DIRECTIVES:
a - According to the Peter Sweetman interview, in what year did he help establish Friends of the Irish Environment?
b - Carry on the Peter Sweetman interview from the point where it stops.

— Begin SELECTED EXTRACT —

INTERVIEW WITH PETER SWEETMAN: The cost of litigation, Judge Michael Peart suggested at a recent conference, is “a deterrent to any but the rich, the courageous and the foolhardy”. Ireland’s most famous serial environmental litigant is Peter Sweetman, a long-haired, septuagenarian photographer, wood-sculptor and former jockey operating with or through various groups, companies, and as a ‘man of straw’
– Tony Lowes
Peter Sweetman can be difficult. Even offensive. That’s what makes him effective. He was once barred from the headquarters of environmental charity An Taisce after he maintained unsubstantiable allegations about staff. He has twice resigned from Friends of the Irish Environment, which he helped establish in 1997. He’s the sort of man who nearly got beaten up by a mild-mannered relation of John Gormley after he’d insulted the former Green Minister (at a party for Village Magazine). He was once summonsed for littering after discarding a cigarette butt outside council offices during a cigarette break from his vociferous complaining. He leaves a trail of politically-driven social devastation in his wake yet he often appears in the social company of pro-development lawyers or personnel from his sworn enemies, Shell. Sweetman is exceptionally reluctant to accept he is wrong but does listen to others and is typically generous and encouraging to community groups. The only people who can control him are strong-minded women, and he has found considerable autonomy with his partner Monica Muller. His convoluted, though occasionally penetrating, brilliance has wreaked havoc amongst developers and polluters for the last twenty years.
Sweetman went to Glenstal Abbey school, but left it without having learnt to read properly, perhaps due to dyslexia. Computers and spell check had a huge impact on his efficacy, empowering him to write submissions and legal arguments. Sweetman requires little sleep and takes it at strange hours. Something of a snob, he is obsessive about his unusual but distinguished family, especially his father, former Fine Gael Minister for Finance, Gerard, from whom he could not ostensibly be more different.
He worked as a jockey and photographer for years but now earns a difficult living as an environmental litigant and ‘lawyer’ living, unsurprisingly, near the Shell refinery in Rossport. Sweetman loves to gossip.
He is anarchic and hilarious but he is also heroic. Characteristically he throws lots of mud, but he has achieved more for environmental law than anyone else in the country.
Peter Sweetman, former jockey, is off:
“I came from a political dynasty. There was a famous by-election in Wexford where Fine Gael, Fianna Fáil and Sinn Féin all turned up to address the crowd after the same mass – and they were all Sweetman first cousins.

— End SELECTED EXTRACT —
— Begin INFORMATION GIVEN —

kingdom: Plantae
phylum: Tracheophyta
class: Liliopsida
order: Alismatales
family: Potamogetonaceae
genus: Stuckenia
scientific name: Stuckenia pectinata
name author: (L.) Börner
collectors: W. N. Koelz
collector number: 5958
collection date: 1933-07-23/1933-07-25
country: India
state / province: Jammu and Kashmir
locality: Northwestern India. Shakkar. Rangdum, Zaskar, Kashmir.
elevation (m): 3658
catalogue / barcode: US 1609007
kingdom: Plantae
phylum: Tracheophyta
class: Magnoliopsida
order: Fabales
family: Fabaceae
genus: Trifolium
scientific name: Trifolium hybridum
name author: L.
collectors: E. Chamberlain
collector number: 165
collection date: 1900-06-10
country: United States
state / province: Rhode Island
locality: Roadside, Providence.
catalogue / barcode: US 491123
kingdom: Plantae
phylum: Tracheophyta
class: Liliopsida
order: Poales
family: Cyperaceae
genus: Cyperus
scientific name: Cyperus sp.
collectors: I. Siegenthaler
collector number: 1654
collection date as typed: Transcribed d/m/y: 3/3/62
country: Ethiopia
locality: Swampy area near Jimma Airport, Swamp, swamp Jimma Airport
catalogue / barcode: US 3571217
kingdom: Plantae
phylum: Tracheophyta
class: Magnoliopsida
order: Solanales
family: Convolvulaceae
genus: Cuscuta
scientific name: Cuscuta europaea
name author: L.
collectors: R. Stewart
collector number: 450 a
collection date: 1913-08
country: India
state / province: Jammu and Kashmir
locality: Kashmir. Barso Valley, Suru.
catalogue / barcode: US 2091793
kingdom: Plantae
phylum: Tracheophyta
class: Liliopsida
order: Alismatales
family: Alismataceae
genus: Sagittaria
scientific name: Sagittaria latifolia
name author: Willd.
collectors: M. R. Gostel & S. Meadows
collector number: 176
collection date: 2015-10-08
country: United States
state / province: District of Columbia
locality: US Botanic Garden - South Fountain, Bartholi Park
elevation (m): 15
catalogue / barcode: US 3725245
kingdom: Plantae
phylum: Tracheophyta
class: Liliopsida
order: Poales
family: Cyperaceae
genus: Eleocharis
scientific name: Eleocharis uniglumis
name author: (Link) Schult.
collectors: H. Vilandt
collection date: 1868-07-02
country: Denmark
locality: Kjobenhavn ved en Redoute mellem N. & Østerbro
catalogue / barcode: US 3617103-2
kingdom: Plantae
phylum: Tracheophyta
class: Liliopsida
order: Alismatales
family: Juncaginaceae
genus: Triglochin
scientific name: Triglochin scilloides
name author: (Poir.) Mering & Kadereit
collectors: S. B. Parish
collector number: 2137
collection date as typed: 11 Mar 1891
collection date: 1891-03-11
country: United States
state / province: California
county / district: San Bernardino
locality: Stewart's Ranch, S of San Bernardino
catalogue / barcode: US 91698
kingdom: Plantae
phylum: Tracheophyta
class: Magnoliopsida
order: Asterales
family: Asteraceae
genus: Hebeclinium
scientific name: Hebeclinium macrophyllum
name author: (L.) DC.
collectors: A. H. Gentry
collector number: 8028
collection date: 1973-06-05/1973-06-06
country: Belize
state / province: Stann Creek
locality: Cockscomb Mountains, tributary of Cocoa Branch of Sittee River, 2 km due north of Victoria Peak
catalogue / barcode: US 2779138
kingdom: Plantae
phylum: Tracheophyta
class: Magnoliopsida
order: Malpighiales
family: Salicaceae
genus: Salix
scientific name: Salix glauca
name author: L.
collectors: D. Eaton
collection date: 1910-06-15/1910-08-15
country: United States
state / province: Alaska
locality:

— End INFORMATION GIVEN —

OUTPUTS BY TASK:
a - 1997

b -
My father was Fine Gael. Mother was non-political. Father would have been considered of the West British and my mother was definitely West British. Both of them went to school in England entirely. My father then went to Trinity. Neither of them spoke a word of Irish.
My mother never went to the same school for two terms. She went to various schools – I think almost every Catholic boarding school in England had a session with my mother. She was ‘difficult’. That’s where I got a lot of me from.
There was a famous incident in the ‘30s at a Hunt Ball in Naas where she was dared to do something particular, right, for which the reward was a car. Which she collected. Leave it at that.
My father, Gerard, went into law and stood in politics first in 1932. He was elected to the Senate in 42 and became Minister for Finance in the 1954-57 Governments. He appointed [TK] Whitaker – that was called a ‘decision so stupid it should never be allowed to happen’. Whitaker was 36 and there had never been a Secretary General under 60. He was a Principal Officer at the time – he wasn’t even an under secretary. My old man was nearly sacked over it”.
When I volunteer the conventional view that credits Whitaker with being one of the architects of modern Ireland, Sweetman is something between defensive and offensive: “my old man was the architect – he produced him out of the pack”.
“My old man used to refer to himself as the Minister for Poverty because you couldn’t be Minister for Finance when there was no money and we were absolutely broke at the time – the greatest challenge was to move into the 20th century away from insular De Valera who was still dancing at the crossroads.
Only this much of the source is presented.